If you want lossless conversion then don't use any DSP, just to be sure the PCM stay bit-identical.

Use DSP only for playback if that matters to you. DSP are for processing files. Processing means change.

Does using DSP for files that are in a lossy format matter at all?

Lots of reasons to have it in the conversion chain in case limiting is required....
But you can't have both. Lossless conversion and limiting. You have to decide for one way or the other.

Re: Advanced Limiter

Reply #47
How do you always know exactly when you will and won't need it?
If you want lossless conversion then don't use any DSP, just to be sure the PCM stay bit-identical.

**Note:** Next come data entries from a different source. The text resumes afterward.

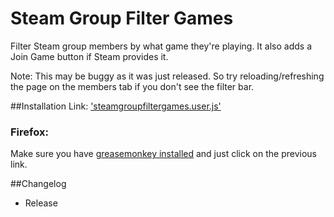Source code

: Steam Group Filter Games
=======

Filter Steam group members by what game they're playing.
It also adds a Join Game button if Steam provides it.

Note: This may be buggy as it was just released. So try reloading/refreshing the page on the members tab if you don't see the filter bar.

##Installation
Link: ['steamgroupfiltergames.user.js'](https://raw.githubusercontent.com/Davidj361/SteamGroupFilterGames/master/steamgroupfiltergames.user.js)

### Firefox:

Make sure you have [greasemonkey installed](https://addons.mozilla.org/en-Us/firefox/addon/greasemonkey/) and just click on the previous link.

##Changelog
- Release
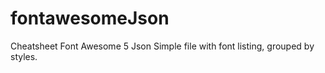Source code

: # fontawesomeJson
Cheatsheet Font Awesome 5 Json 
Simple file with font listing, grouped by styles.
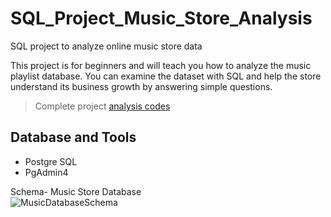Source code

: # SQL_Project_Music_Store_Analysis
SQL project to analyze online music store data

This project is for beginners and will teach you how to analyze the music playlist database. You can examine the dataset with SQL and help the store understand its business growth by answering simple questions.

> Complete project [analysis codes](/main/Music_Store_Anlysis/SQL_analysis_codes)

## Database and Tools
* Postgre SQL
* PgAdmin4

Schema- Music Store Database  
![MusicDatabaseSchema](https://github.com/Samidullo-Abdullayev/SQL_projects/assets/127269426/bd4a6e20-2a35-4404-bcab-303da81f008d)

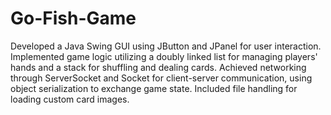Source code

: # Go-Fish-Game
Developed a Java Swing GUI using JButton and JPanel for user interaction.  Implemented game logic utilizing a doubly linked list for managing players' hands and a stack for shuffling and dealing cards. Achieved networking through ServerSocket and Socket for client-server communication, using object serialization to exchange game state. Included file handling for loading custom card images.
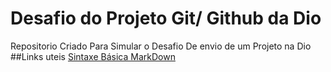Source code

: # Desafio do Projeto Git/ Github da Dio
 Repositorio Criado  Para Simular o Desafio De envio de um Projeto na Dio
##Links uteis
[Sintaxe Básica MarkDown](https://www.markdownguide.org/)
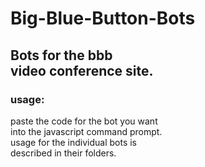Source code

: # Big-Blue-Button-Bots


## Bots for the bbb<br>video conference site.

### usage:

paste the code for the bot you want<br>
into the javascript command prompt.<br>
usage for the  individual  bots  is<br>
described in their folders.
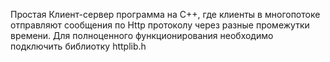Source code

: Простая Клиент-сервер программа на C++, где клиенты в многопотоке отправляют сообщения по Http протоколу через разные промежутки времени. 
Для полноценного функционирования необходимо подключить библиотку httplib.h
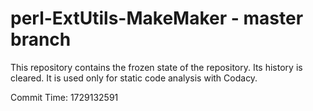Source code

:# perl-ExtUtils-MakeMaker - master branch

This repository contains the frozen state of the repository.
Its history is cleared. It is used only for static code
analysis with Codacy.

Commit Time: 1729132591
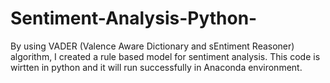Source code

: # Sentiment-Analysis-Python-
By using VADER (Valence Aware Dictionary and sEntiment Reasoner) algorithm, I created a rule based model for sentiment analysis. 
This code is wirtten in python and it will run successfully in Anaconda environment. 
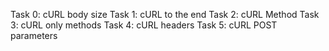 Task 0: cURL body size
Task 1: cURL to the end
Task 2:  cURL Method
Task 3: cURL only methods
Task 4: cURL headers
Task 5: cURL POST parameters
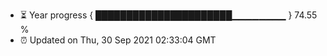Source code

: - ⏳ Year progress { ██████████████████████▁▁▁▁▁▁▁▁ } 74.55 %
- ⏰ Updated on Thu, 30 Sep 2021 02:33:04 GMT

Where was lossless conversion a requirement?

Use DSP only for playback if that matters to you. DSP are for processing files. Processing means change.

Did you not read any of the post you're replying to?

Does using DSP for files that are in a lossy format matter at all?

Why wouldn't it? Which DSP are you referring to? If it's the Advanced Limiter what difference does it make if the format you're converting to is lossless or lossy?

Lots of reasons to have it in the conversion chain in case limiting is required....
But you can't have both. Lossless conversion and limiting. You have to decide for one way or the other.

It seems fairly self-explanatory that using a DSP to alter the audio when converting wouldn't be lossless, but I still don't know where the lossless requirement comes from.

Re: Advanced Limiter

Reply #48
Sorry. Ignore my post. I missunderstand your intentions.

Re: Advanced Limiter

Reply #49
Speaking of the Peak Meter, I've noticed it extends a couple pixels beyond 0 dB with no DSPs/resampling in the chain playing normal CD FLAC files.  Bug?

I tried, but without any DSPs in the playback chain I couldn't get it to budge above 0dB, even when I deliberately converted an MP3 to flac while increasing the volume enough for it to clip pretty hard.
Is there an option to make the peak meters oversample? :) (that was actually a serious question, now I think about it)
Could it be a high resolution/DPI problem? I'm still running foobar2000 on XP on a CRT monitor.



While I was at it, I scanned the flac file in question, just to see.....
Oversampling 1x, 4x & 32x



From my experiment any lossless format, be it wav, FLAC, ape, etc. will just save any values beyond 1 as 1 (0dB). So even if you add 20dB gain to a song during the conversion to FLAC, the result will still has the peak of 0dB or 1.00 at the end.

AAC on the other hand, can store arbitrary numbers such as 1.4 or even higher.

I'm not saying it's "correct" or not, just what I observed. Give it a try.